# EXTRACTED MATERIAL:
# # # # # # #

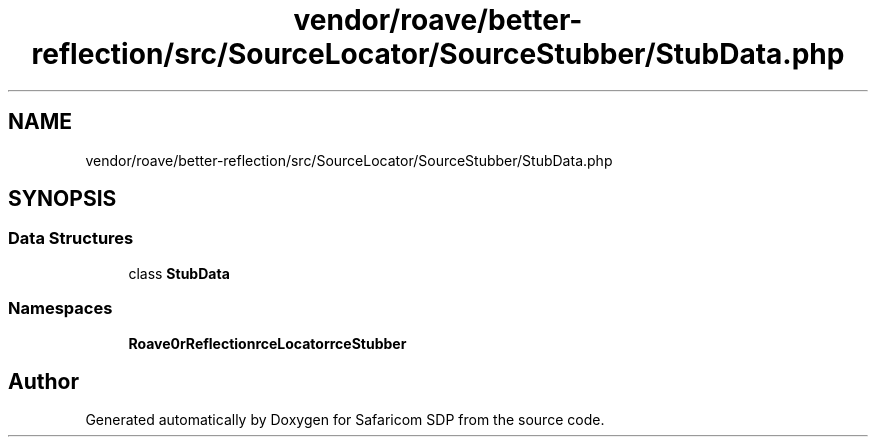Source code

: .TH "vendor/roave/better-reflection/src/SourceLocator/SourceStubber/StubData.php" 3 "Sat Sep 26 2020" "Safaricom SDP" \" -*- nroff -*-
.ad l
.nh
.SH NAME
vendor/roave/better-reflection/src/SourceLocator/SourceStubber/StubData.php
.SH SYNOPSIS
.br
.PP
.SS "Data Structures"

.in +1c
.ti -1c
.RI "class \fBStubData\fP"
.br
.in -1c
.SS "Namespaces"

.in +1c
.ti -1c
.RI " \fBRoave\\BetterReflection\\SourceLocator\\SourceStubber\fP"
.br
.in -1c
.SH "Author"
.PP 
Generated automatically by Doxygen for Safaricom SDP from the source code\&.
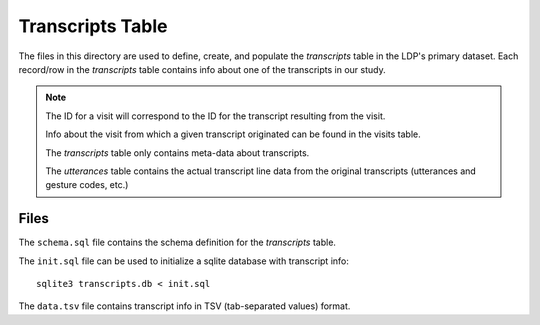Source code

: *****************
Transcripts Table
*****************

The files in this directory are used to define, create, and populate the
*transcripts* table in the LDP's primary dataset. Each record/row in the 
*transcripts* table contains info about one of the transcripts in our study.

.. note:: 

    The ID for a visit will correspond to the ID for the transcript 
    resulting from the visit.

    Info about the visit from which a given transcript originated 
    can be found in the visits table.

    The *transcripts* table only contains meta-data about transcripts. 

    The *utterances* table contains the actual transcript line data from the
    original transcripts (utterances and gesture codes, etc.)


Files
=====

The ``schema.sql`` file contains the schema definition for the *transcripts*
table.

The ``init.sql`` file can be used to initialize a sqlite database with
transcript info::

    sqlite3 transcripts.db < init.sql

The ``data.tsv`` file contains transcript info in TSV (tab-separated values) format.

# # # # # # #

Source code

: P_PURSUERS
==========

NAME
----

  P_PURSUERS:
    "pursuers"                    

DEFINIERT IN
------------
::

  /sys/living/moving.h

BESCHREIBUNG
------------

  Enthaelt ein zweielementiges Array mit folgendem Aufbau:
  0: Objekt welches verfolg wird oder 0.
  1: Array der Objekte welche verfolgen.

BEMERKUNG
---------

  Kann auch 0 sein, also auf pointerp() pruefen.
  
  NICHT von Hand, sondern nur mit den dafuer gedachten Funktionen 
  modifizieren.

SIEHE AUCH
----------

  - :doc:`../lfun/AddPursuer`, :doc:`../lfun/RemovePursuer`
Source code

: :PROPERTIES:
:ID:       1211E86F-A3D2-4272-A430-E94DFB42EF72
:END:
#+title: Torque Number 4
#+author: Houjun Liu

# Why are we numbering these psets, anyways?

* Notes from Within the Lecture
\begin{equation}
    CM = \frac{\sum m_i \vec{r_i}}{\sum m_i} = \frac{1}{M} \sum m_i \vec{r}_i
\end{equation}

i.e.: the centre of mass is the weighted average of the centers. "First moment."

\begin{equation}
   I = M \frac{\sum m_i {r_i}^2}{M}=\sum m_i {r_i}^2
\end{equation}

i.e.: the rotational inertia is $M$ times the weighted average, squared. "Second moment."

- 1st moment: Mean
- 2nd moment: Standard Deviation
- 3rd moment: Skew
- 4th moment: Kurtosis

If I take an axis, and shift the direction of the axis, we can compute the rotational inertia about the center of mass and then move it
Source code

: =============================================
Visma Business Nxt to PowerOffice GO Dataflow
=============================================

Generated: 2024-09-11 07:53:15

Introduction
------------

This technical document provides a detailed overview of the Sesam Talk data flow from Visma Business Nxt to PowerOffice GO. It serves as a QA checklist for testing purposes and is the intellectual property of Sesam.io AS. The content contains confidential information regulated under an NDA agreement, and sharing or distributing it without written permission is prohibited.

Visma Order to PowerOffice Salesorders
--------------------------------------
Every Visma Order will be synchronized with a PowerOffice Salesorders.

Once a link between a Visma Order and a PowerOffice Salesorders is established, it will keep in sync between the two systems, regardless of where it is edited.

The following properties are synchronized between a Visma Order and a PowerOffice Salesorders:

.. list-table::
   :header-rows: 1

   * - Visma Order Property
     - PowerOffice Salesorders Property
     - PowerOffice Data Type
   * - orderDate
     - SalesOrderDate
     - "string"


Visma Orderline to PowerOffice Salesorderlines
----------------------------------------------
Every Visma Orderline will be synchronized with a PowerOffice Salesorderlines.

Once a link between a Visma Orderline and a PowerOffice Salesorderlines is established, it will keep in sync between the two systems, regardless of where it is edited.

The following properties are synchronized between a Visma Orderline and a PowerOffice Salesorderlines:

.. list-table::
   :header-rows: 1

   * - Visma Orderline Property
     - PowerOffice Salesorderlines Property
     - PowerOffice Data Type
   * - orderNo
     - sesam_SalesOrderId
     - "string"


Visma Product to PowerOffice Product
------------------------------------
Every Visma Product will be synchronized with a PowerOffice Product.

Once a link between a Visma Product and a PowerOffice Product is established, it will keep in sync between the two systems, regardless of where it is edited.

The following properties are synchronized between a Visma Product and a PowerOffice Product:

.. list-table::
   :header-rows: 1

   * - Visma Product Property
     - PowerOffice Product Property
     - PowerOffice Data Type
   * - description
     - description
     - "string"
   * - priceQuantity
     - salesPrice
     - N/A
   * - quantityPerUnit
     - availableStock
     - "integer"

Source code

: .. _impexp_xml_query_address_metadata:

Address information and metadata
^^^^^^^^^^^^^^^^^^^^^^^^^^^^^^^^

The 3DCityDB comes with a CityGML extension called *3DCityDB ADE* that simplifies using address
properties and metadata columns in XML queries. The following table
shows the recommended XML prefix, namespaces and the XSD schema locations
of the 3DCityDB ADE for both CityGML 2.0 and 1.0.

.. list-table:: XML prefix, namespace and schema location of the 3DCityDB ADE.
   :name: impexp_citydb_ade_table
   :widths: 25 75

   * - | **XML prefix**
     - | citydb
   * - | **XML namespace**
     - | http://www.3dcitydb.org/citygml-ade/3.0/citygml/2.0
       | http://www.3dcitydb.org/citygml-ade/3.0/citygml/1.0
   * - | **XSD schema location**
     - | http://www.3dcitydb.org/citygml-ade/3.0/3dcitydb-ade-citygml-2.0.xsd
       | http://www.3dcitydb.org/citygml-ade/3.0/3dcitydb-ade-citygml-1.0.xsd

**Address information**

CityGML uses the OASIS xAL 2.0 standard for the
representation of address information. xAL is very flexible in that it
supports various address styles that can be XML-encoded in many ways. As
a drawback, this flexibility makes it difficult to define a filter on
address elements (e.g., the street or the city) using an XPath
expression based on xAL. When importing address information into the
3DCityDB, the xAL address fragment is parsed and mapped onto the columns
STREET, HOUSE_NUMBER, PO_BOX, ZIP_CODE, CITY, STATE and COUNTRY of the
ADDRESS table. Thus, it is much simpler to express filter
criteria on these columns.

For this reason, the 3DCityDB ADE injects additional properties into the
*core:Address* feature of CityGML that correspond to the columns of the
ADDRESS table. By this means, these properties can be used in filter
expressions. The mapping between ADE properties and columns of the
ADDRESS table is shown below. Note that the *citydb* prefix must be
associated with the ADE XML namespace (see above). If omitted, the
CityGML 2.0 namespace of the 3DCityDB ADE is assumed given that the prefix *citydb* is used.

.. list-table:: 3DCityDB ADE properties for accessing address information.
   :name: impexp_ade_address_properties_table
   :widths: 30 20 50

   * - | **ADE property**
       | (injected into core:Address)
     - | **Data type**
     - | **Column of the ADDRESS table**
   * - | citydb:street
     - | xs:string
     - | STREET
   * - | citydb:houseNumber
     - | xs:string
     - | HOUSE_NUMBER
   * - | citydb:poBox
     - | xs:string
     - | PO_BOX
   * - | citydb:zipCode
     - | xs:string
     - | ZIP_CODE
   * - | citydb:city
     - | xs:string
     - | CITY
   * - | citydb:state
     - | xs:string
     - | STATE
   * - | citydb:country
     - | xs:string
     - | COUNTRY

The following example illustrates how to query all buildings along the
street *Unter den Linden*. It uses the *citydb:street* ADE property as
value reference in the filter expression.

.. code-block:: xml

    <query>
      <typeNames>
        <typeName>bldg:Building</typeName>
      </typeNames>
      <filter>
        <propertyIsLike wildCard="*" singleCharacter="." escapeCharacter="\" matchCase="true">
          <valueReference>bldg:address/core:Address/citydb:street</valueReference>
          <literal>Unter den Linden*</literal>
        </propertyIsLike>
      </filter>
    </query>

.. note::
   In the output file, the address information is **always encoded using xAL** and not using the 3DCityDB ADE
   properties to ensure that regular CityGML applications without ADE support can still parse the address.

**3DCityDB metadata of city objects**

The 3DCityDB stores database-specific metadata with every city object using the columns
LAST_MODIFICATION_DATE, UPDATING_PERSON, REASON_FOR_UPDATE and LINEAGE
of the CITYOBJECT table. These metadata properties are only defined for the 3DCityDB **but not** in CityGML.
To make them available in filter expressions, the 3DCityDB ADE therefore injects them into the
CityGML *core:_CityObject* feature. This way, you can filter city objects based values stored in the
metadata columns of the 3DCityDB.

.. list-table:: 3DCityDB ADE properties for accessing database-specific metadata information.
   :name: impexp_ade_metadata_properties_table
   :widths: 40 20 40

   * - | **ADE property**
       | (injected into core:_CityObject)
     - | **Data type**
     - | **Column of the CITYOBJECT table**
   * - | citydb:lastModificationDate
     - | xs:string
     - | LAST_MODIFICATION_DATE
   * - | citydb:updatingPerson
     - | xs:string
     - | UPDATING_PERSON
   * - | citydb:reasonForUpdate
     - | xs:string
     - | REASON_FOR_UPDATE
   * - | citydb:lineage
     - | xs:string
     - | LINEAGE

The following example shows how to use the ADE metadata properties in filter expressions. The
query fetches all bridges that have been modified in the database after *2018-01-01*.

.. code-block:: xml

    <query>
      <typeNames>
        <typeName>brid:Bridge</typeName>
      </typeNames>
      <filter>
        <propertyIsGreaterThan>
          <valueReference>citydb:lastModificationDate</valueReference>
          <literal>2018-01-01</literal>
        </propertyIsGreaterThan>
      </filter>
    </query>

# # # # # # #

# WORK INSTRUCTIONS:
Return every line above where "specific" appears.

# RESPONSE TO THIS TASK:
The 3DCityDB stores database-specific metadata with every city object using the columns
.. list-table:: 3DCityDB ADE properties for accessing database-specific metadata information.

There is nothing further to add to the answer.